No le gusta manchar de aceite el plato bajo las tostadas, por lo que pocas veces se excede. Si alguna vez pasa, se levanta una vez más para coger un último trocito de pan con el que rebañar el plato. De las pocas indulgencias que se permite. Mejor eso que desperdiciar una sola gota.
Hoy, nada más terminar de desayunar, le vienen recuerdos del pasado. Intenta no regodearse en ello, aunque siempre tiene presente a los que ya han faltado. Su hermano, que murió en un accidente de coche hace ya más de veinte años. Su mujer, después de una corta pero fulminante convalecencia. Su hijo mayor compartió destino al poco tiempo, volviendo a abrir la herida de su alma cuando apenas había podido sanar.
Se le humedecen los ojos, sin llegar a brotar las lágrimas. En los momentos cotidianos es cuando más los echa de menos. Ya no lloraba por haberlos perdido, por no volver a verlos, sino por no haber exprimido al máximo el tiempo que pasó con ellos.
Siempre ha sido muy orgulloso y cabezón, y desde la privilegiada perspectiva que el tiempo suele proporcionar demasiado tarde, se da cuenta de las cosas que se ha perdido por una causa tan nimia como ha sido el querer tener razón siempre.
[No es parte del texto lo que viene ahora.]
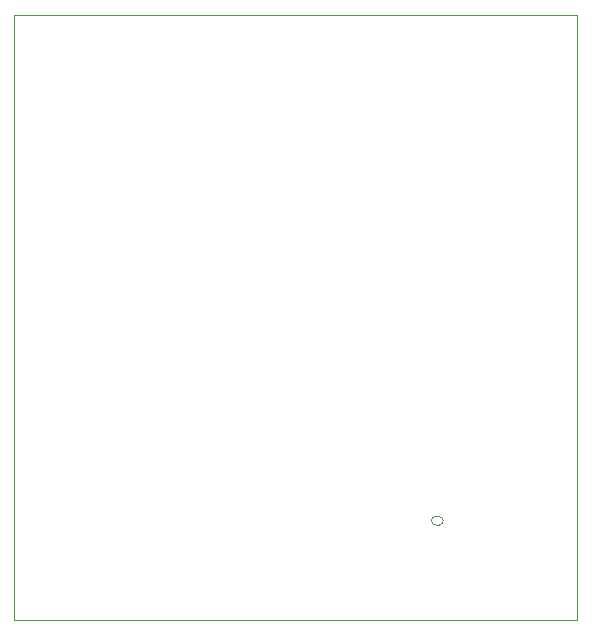
<source format=gm1>
%TF.GenerationSoftware,KiCad,Pcbnew,9.0.6*%
%TF.CreationDate,2025-12-09T15:41:04+01:00*%
%TF.ProjectId,CO2Monitor,434f324d-6f6e-4697-946f-722e6b696361,rev?*%
%TF.SameCoordinates,PX83b1de0PY8351ad0*%
%TF.FileFunction,Profile,NP*%
%FSLAX46Y46*%
G04 Gerber Fmt 4.6, Leading zero omitted, Abs format (unit mm)*
G04 Created by KiCad (PCBNEW 9.0.6) date 2025-12-09 15:41:04*
%MOMM*%
%LPD*%
G01*
G04 APERTURE LIST*
%TA.AperFunction,Profile*%
%ADD10C,0.050000*%
%TD*%
%TA.AperFunction,Profile*%
%ADD11C,0.010000*%
%TD*%
G04 APERTURE END LIST*
D10*
X0Y51160000D02*
X47663000Y51160000D01*
X47663000Y0D01*
X0Y0D01*
X0Y51160000D01*
D11*
%TO.C,J2*%
X36313001Y8375499D02*
G75*
G02*
X35958001Y8020499I-355000J0D01*
G01*
X35958001Y8730499D02*
G75*
G02*
X36313001Y8375499I0J-355000D01*
G01*
X35658001Y8730499D02*
X35958001Y8730499D01*
X35303001Y8375499D02*
G75*
G02*
X35658001Y8730499I355000J0D01*
G01*
X35658001Y8020499D02*
G75*
G02*
X35303001Y8375499I0J355000D01*
G01*
X35958001Y8020499D02*
X35658001Y8020499D01*
%TD*%
M02*

</source>
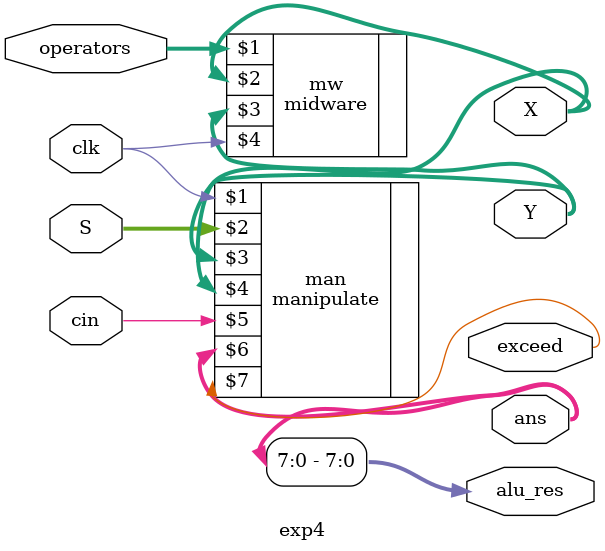
<source format=v>
module exp4(
	input clk,
	input [2:0]S,
	input cin,
	input [15:0] operators,
	output exceed,
	output [15:0] ans,
	output [7:0] X,
	output [7:0] Y,
	output [7:0] alu_res
);
midware mw(operators,X,Y,clk);
assign alu_res=ans[7:0];
manipulate man(clk,S,X,Y,cin,ans,exceed);
endmodule

</source>
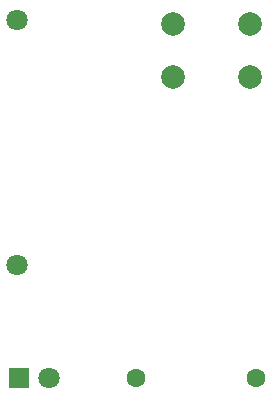
<source format=gbr>
%TF.GenerationSoftware,KiCad,Pcbnew,9.0.6*%
%TF.CreationDate,2025-11-19T14:38:16-07:00*%
%TF.ProjectId,PCB card,50434220-6361-4726-942e-6b696361645f,rev?*%
%TF.SameCoordinates,Original*%
%TF.FileFunction,Soldermask,Top*%
%TF.FilePolarity,Negative*%
%FSLAX46Y46*%
G04 Gerber Fmt 4.6, Leading zero omitted, Abs format (unit mm)*
G04 Created by KiCad (PCBNEW 9.0.6) date 2025-11-19 14:38:16*
%MOMM*%
%LPD*%
G01*
G04 APERTURE LIST*
%ADD10C,2.000000*%
%ADD11C,1.600000*%
%ADD12R,1.800000X1.800000*%
%ADD13C,1.800000*%
G04 APERTURE END LIST*
D10*
%TO.C,SW1*%
X79185000Y-57075000D03*
X85685000Y-57075000D03*
X79185000Y-61575000D03*
X85685000Y-61575000D03*
%TD*%
D11*
%TO.C,R1*%
X86185000Y-87075000D03*
X76025000Y-87075000D03*
%TD*%
D12*
%TO.C,D1*%
X66145000Y-87075000D03*
D13*
X68685000Y-87075000D03*
%TD*%
%TO.C,BT1*%
X66000000Y-56750000D03*
X66000000Y-77500000D03*
%TD*%
M02*

</source>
Aunque muchas de esas batallas estuvieron perdidas desde el principio.
Antes de recoger los restos del desayuno de la mesa, en un gesto que ha convertido en costumbre, echa un vistazo a las fotos que le rodean. Las grandes, colgando de las cuatro paredes, de él y su mujer el día de su boda y de las comuniones de sus hijos. También de las bodas con sus actuales parejas. Tuvo que quitar la de su hijo pequeño cuando se separó de la madre de su nieta, y sustituirla por otra de estudio de “padre e hija” un par de meses después. En la estantería, fotos de grupo en cumpleaños y celebraciones varias. Sin un orden determinado, recorrer sus baldas a menudo le rapta durante largos espacios de tiempo que no puede controlar.
Por lo general después de recoger un poco permanece un rato en el pequeño comedor, dejando que el televisor y sus noticias de la mañana lo enerven. Hoy, sonando de fondo la voz tremendista del presentador enumerando una lista de los datos sobre guerras y catástrofes, se ha quedado prácticamente embobado mirando la foto de la última vez que estuvo con todos sus hijos y nietos. La familia que le queda. Hace más de un año de eso, y le duele que haya pasado tanto. No es que hayan discutido, ni que se lleven mal, simplemente viven sus vidas. Seguro que si él se lo propone, puede organizar algo para volver a juntarse todos. Es un pensamiento recurrente, pero no ha pasado a la acción por miedo a equivocarse. Siempre ha preferido convencerse de que tiene razón a actuar y exponerse a que le golpee la verdad.
Pero a veces un animal de costumbres como él, con el adecuado estímulo y la suficiente fuerza de voluntad, consigue superar sus autoimpuestas limitaciones.
Coge el teléfono, que tiene siempre enchufado porque si no se le descarga, y lo desbloquea como puede. Los dedos le tiemblan mientras busca en la corta agenda del teléfono, pensando a quién llamar primero. Porque ya lo ha decidido, va a llamarles a todos. Sin excepción. Seguro que cae pronto algún cumpleaños, o cualquier excusa familiar. Aunque con algunos se tenga que tragar su orgullo, no piensa cejar en su empeño. Y va a ser por ellos. Por la familia.